Search code examples
c#substringstring-matchingmemorystream

Get substring from MemoryStream without converting entire stream to string


I would like to be able to efficiently get a substring from a MemoryStream (that originally comes from a xml file in a zip). Currently, I read the entire MemoryStream to a string and then search for the start and end tags of the xml node I desire.

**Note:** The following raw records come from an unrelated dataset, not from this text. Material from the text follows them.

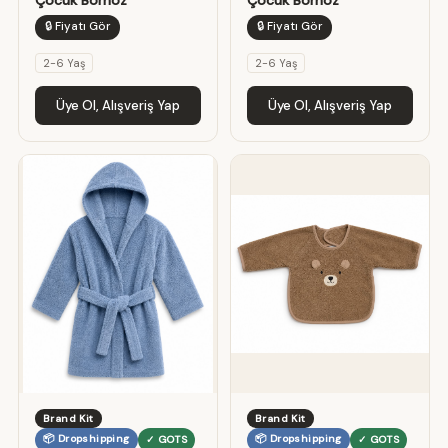
Çocuk Bornoz
Çocuk Bornoz
🔒 Fiyatı Gör
🔒 Fiyatı Gör
2-6 Yaş
2-6 Yaş
Üye Ol, Alışveriş Yap
Üye Ol, Alışveriş Yap
Brand Kit
Brand Kit
📦 Dropshipping
📦 Dropshipping
✓ GOTS
✓ GOTS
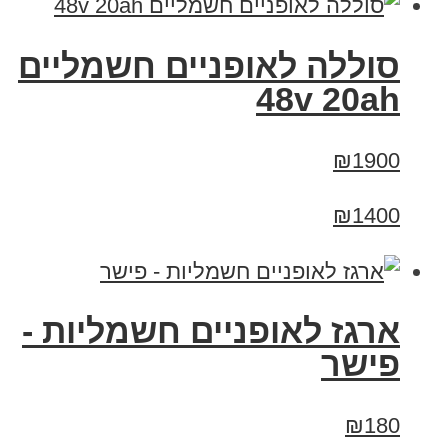
סוללה לאופניים חשמליים
48v 20ah
₪1900
₪1400
ארגז לאופניים חשמליות -
פישר
₪180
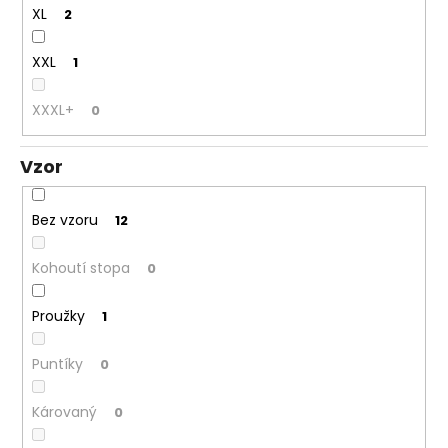
XL
2
XXL
1
XXXL+
0
Vzor
Bez vzoru
12
Kohoutí stopa
0
Proužky
1
Puntíky
0
Károvaný
0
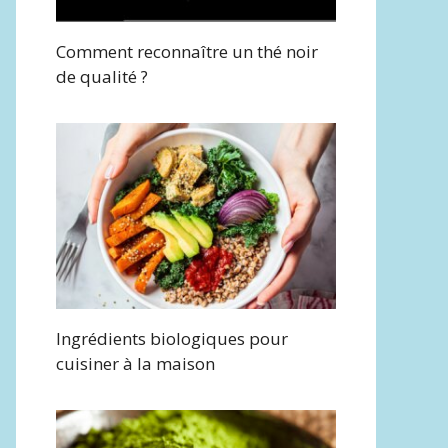
Comment reconnaître un thé noir
de qualité ?
Ingrédients biologiques pour
cuisiner à la maison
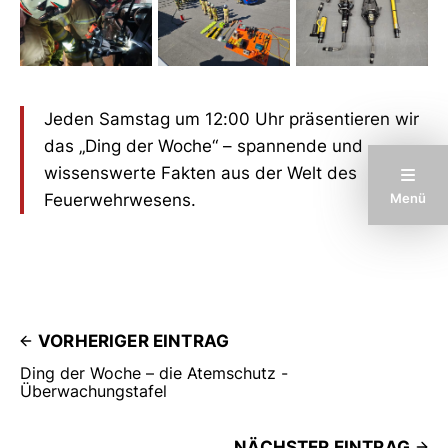
Jeden Samstag um 12:00 Uhr präsentieren wir
das „Ding der Woche“ – spannende und
wissenswerte Fakten aus der Welt des
Menü
Feuerwehrwesens.
VORHERIGER EINTRAG
Ding der Woche – die Atemschutz -
Überwachungstafel
NÄCHSTER EINTRAG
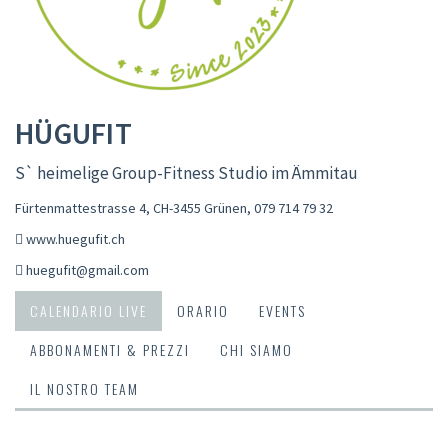
HÜGUFIT
S` heimelige Group-Fitness Studio im Ämmitau
Fürtenmattestrasse 4, CH-3455 Grünen
,
079 714 79 32
www.huegufit.ch
huegufit@gmail.com
CALENDARIO LIVE
ORARIO
EVENTS
ABBONAMENTI & PREZZI
CHI SIAMO
IL NOSTRO TEAM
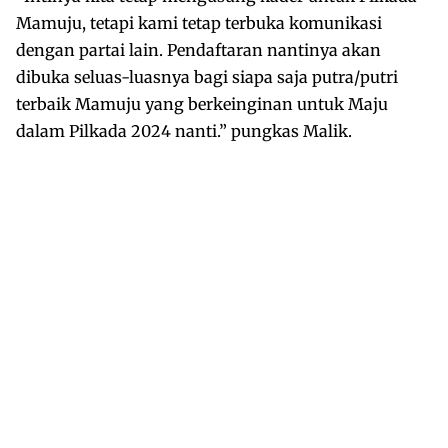
Mamuju, tetapi kami tetap terbuka komunikasi
dengan partai lain. Pendaftaran nantinya akan
dibuka seluas-luasnya bagi siapa saja putra/putri
terbaik Mamuju yang berkeinginan untuk Maju
dalam Pilkada 2024 nanti.” pungkas Malik.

This works fine but the text file may be very large so I would like to avoid converting the entire MemoryStream into a string and instead just extract the desired section of xml text directly from the stream.

What is the best way to go about this?

string xmlText;
using (var zip = ZipFile.Read(zipFileName))
{
    var ze = zip[zipPath];
    using (var ms = new MemoryStream())
    {
        ze.Extract(ms);
        ms.Position = 0;
        using(var sr = new StreamReader(ms))
        {
            xmlText = sr.ReadToEnd();
        }
    }
}

string startTag = "<someTag>";
string endTag = "</someTag>";
int startIndex = xmlText.IndexOf(startTag, StringComparison.Ordinal);
int endIndex = xmlText.IndexOf(endTag, startIndex, StringComparison.Ordinal) + endTag.Length - 1;
xmlText = xmlText.Substring(startIndex, endIndex - startIndex + 1);

Solution

  • If your file is a valid xml file then you should be able to use a XmlReader to avoid loading the entire file into memory

    string xmlText;
    using (var zip = ZipFile.Read(zipFileName))
    {
        var ze = zip[zipPath];
        using (var ms = new MemoryStream())
        {
            ze.Extract(ms);
            ms.Position = 0;
            using (var xml = XmlReader.Create(ms))
            {
                if(xml.ReadToFollowing("someTag"))
                {
                    xmlText = xml.ReadInnerXml();
                }
                else
                {
                    // <someTag> not found
                }
            }
        }
    }
    

    You'll likely want to catch potential exceptions if the file is not valid xml.